Yüzen ve dibe bağlı olarak farklı modeleri olan, doğal veya sentetik malzemeden yapılan ve çok çeşitli şekilleri, boyutları olan yapay resifler, deniz koruma uzmanları tarafından dünya çapında mercan, deniz çayırı, balık populasyonlarının ve genel olarak biyoçeşitliliğin korunması için yaygın olarak yapılan uygulamalardır. Yapay resiflerin yapılmasındaki esas amaçlar;
1. Deniz canlılarının yumurtlama alanlarını yasa dışı avlanmalardan korumak,
2. Biyoçeşitliliği artırmak, sudaki organizmaların popülasyonlarını iyileştirmek,
3. Küçük ölçekli balıkçılık faaliyetlerini yasadışı trol balıkçılığının neden olduğu zararlardan korumak,
4. Ekosistemlerin yeniden canlandırılmasını sağlamak,
5. Dalış için yeni alanlar yaratmak,
6. Bilimsel deneyler yapmak.
Belgeselimizi hazırlarken yaptığımız röportajlar sırasında yapay resifler hakkında öğrendiğimiz en önemli şey; yapay resifleri tasarlayan ve uygulayan kişi ve kurumların balıkçılığı, av araçlarının çalışma prensiplerini ve uygulama alanını çok iyi bilmesi gerektiğiydi. Yanlış dizayn edilmiş ve yanlış bölgelerde kurulmuş yapay resifler, türlerin yok olmasına neden olabiliyordu. Yapay resiflerin üstüne takılıp kalan oltalar, kancalar, ağlar ve aklımıza gelmeyen av malzemeleri nedeniyle deniz dibinin balık, ıstakoz, su kuşu, kaplumbağa ve fok gibi deniz canlılarının katliam makinesine dönüşmesi söz konusuydu.

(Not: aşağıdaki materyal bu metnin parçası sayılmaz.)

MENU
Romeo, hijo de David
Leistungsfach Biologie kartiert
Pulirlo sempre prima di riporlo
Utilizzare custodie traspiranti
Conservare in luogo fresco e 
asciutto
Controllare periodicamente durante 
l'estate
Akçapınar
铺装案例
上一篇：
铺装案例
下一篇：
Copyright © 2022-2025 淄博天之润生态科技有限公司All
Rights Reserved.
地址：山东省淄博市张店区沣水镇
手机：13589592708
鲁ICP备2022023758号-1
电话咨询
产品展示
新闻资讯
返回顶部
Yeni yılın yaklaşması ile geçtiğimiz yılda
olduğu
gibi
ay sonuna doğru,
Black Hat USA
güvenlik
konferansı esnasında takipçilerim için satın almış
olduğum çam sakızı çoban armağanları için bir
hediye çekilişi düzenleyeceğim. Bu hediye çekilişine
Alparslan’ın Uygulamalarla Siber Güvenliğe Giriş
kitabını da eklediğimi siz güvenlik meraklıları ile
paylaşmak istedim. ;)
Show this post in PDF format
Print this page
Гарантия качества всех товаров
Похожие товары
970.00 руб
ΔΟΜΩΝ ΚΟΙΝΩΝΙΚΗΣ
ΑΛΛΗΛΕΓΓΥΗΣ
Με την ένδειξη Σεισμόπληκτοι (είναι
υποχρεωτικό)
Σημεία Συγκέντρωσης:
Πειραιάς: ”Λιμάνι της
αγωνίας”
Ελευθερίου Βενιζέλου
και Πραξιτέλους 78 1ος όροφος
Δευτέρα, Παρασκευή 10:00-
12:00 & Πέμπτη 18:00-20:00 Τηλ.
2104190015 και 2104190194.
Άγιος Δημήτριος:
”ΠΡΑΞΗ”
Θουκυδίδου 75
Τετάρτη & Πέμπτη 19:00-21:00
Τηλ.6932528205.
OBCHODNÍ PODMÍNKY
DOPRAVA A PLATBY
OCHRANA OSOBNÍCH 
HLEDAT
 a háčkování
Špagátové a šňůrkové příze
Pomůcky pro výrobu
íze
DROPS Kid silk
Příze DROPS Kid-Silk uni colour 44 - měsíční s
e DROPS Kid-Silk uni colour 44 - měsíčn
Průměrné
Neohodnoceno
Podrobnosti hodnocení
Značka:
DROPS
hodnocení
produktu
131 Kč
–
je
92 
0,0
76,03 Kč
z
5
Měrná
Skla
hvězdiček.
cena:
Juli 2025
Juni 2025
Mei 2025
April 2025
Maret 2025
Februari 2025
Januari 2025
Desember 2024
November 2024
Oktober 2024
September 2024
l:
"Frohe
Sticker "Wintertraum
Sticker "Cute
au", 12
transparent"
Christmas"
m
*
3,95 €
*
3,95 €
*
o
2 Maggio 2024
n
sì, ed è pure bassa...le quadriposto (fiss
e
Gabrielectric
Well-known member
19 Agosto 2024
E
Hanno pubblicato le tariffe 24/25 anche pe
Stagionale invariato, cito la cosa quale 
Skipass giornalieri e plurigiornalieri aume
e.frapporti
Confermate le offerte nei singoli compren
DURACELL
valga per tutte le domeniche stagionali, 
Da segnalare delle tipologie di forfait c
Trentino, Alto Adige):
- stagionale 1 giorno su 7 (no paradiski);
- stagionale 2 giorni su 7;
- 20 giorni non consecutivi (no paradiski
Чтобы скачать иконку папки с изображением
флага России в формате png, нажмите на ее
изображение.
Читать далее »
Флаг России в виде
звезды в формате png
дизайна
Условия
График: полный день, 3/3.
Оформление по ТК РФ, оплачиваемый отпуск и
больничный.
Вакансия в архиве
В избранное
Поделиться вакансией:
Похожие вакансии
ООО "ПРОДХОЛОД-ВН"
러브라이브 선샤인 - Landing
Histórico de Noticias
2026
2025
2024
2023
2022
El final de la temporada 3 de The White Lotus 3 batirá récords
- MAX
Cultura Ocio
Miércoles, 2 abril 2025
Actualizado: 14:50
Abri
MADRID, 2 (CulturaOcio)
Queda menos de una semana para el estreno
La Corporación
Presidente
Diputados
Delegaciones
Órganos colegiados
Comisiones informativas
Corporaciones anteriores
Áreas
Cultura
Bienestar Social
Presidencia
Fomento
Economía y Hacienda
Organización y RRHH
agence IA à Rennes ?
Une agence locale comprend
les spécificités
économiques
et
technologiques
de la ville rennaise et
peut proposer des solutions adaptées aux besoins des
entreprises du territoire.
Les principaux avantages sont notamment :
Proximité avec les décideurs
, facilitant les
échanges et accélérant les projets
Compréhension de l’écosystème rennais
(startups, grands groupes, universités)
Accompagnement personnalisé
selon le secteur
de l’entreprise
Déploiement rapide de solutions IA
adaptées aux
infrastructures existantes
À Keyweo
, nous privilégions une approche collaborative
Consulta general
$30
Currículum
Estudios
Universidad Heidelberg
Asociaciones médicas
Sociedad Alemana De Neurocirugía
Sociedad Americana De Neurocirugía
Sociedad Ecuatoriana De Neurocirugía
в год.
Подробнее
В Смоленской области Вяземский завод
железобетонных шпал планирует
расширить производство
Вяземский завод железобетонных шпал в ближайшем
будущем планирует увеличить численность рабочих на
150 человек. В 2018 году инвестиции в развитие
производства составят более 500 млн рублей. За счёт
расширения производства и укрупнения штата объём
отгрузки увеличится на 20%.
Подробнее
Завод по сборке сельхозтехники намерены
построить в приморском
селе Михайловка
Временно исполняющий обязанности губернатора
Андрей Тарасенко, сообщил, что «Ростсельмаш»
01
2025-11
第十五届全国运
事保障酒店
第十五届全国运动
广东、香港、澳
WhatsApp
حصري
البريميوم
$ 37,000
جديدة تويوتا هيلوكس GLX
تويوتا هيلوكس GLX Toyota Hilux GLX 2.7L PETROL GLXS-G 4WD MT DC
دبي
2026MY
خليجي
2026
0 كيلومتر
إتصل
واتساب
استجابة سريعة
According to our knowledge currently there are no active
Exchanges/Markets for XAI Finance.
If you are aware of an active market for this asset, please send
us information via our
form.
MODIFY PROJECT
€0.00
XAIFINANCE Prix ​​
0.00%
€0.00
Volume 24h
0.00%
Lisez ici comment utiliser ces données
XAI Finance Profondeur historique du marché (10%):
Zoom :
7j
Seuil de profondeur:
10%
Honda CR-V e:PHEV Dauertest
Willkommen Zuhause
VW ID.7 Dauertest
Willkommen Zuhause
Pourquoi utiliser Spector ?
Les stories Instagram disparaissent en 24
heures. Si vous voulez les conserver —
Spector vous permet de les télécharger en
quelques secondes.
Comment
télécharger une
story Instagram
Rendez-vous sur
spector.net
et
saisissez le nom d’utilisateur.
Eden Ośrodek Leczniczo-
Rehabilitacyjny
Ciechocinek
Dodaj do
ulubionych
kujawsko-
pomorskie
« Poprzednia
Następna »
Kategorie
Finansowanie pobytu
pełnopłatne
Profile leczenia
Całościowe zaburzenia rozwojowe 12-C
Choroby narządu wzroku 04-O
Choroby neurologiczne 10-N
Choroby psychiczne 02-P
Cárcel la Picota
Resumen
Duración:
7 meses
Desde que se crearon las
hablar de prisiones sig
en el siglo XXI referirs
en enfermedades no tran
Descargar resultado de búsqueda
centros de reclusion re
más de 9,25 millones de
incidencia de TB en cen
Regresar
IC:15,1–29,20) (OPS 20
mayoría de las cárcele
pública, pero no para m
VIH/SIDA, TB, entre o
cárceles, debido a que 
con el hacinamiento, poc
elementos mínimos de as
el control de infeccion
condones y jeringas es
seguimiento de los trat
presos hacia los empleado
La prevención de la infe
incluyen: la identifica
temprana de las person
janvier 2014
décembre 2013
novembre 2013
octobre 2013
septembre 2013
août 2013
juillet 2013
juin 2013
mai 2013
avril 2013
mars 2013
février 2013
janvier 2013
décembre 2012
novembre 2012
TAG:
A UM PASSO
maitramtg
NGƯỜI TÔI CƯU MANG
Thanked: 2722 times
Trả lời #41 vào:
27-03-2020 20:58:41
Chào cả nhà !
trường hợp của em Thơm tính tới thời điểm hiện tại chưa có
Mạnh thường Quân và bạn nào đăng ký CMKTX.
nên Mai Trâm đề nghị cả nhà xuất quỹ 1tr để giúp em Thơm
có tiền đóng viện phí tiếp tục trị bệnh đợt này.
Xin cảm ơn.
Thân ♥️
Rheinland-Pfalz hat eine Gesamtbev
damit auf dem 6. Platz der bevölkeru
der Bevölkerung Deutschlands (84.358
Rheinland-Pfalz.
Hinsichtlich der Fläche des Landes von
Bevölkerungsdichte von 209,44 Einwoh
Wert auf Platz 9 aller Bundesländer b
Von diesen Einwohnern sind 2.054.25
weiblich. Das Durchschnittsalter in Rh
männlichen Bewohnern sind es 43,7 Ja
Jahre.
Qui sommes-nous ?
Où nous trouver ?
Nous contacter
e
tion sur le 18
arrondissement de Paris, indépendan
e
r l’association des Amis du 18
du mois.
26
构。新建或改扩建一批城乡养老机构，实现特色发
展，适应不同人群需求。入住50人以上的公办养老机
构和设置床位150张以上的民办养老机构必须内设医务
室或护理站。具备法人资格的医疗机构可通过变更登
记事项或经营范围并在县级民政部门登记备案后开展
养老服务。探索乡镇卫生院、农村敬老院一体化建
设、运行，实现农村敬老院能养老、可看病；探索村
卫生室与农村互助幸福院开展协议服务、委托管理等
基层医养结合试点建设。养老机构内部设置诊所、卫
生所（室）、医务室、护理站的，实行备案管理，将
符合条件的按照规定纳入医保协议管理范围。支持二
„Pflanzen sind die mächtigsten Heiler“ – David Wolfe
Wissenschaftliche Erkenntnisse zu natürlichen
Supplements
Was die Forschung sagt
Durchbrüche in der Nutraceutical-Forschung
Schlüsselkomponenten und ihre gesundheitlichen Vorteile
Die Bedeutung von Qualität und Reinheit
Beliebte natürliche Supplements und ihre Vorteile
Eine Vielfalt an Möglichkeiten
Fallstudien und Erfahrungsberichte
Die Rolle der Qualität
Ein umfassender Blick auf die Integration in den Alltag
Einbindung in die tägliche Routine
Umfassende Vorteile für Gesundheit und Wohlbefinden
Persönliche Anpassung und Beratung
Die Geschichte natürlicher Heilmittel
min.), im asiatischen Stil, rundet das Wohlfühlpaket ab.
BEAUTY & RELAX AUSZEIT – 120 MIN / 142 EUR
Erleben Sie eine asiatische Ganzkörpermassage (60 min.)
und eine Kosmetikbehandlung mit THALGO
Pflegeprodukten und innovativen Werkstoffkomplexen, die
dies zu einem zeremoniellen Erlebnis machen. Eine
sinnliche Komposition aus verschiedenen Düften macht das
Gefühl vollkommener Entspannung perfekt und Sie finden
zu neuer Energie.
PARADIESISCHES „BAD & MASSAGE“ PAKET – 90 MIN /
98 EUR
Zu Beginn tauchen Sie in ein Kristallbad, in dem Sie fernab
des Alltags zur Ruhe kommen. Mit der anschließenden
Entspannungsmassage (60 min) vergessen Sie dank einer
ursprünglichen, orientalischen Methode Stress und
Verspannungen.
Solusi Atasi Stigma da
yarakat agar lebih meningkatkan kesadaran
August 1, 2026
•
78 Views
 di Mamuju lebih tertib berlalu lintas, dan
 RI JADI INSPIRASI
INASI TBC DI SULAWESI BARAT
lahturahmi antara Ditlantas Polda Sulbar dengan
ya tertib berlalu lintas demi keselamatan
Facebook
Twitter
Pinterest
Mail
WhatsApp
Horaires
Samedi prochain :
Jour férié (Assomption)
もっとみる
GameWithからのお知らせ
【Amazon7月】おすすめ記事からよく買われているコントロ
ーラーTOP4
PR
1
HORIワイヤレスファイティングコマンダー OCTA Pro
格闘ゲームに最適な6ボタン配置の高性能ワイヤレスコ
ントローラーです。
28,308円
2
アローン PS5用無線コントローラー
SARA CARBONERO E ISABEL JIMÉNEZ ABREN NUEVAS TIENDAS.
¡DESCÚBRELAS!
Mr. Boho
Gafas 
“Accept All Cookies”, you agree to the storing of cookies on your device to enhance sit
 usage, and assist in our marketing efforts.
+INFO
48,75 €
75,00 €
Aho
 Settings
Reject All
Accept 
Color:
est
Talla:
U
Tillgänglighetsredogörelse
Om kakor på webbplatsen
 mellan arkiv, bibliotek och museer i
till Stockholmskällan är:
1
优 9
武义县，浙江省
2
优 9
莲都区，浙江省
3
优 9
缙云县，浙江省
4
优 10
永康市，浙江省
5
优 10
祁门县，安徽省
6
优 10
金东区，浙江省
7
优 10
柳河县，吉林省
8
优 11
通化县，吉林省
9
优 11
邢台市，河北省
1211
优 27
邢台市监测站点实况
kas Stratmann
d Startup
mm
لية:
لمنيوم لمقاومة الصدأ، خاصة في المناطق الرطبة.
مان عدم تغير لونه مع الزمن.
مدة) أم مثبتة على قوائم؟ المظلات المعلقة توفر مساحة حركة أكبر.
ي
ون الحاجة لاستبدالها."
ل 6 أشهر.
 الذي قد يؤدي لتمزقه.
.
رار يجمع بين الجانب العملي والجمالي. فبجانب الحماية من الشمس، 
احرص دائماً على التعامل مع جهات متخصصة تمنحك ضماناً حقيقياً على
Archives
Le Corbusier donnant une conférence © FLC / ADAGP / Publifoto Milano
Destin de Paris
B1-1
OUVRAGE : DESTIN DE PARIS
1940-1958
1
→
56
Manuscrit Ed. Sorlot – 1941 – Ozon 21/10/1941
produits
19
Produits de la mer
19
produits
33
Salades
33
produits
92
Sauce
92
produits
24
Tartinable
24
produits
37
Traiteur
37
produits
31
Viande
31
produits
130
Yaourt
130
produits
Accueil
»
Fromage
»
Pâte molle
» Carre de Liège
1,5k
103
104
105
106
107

Dünyada yapay resiflerin kullanımı, 16. yüzyıla kadar dayanmaktadır. Türkiye’de ise ilk adım 1989 yılında atıldı ve İzmir Körfezi’ne 10 adet eski troleybüs temizlenerek yerleştirildi. İzmir kıyılarını dolaşırken karşılaştığımız ve konuştuğumuz insanların yapay resifler konusuna çok hakim olduklarını gözlemledik. Denize aşık, doğaya saygılı küçük ölçekli balıkçılar, yapay resif uygulamalarından çok memnunlar. Akademisyenler, bilimsel çalışmalarını en iyisini yapmak üzere yoğunlaştırıyorlar. Büyük şehirlerden Ege kıyılarındaki beldelere yerleşenler, doğaya en az zararı vererek nasıl yaşarım uğraşı içindeler. Onlarla yapay resiflerin nasıl zararsız hale getirilebileceğini, fizibilite çalışmalarının nasıl yapılması gerektiğini, iklim değişikliğini ve deniz yaşamını derinlemesine konuştuk. Yapay resif modülünün yapısı ve şekli karmaşıklaştıkça ve çeşitlendikçe, deniz canlıları için daha fazla mikro yaşam alanı sunuyor ve onlara birer barınak oluyor.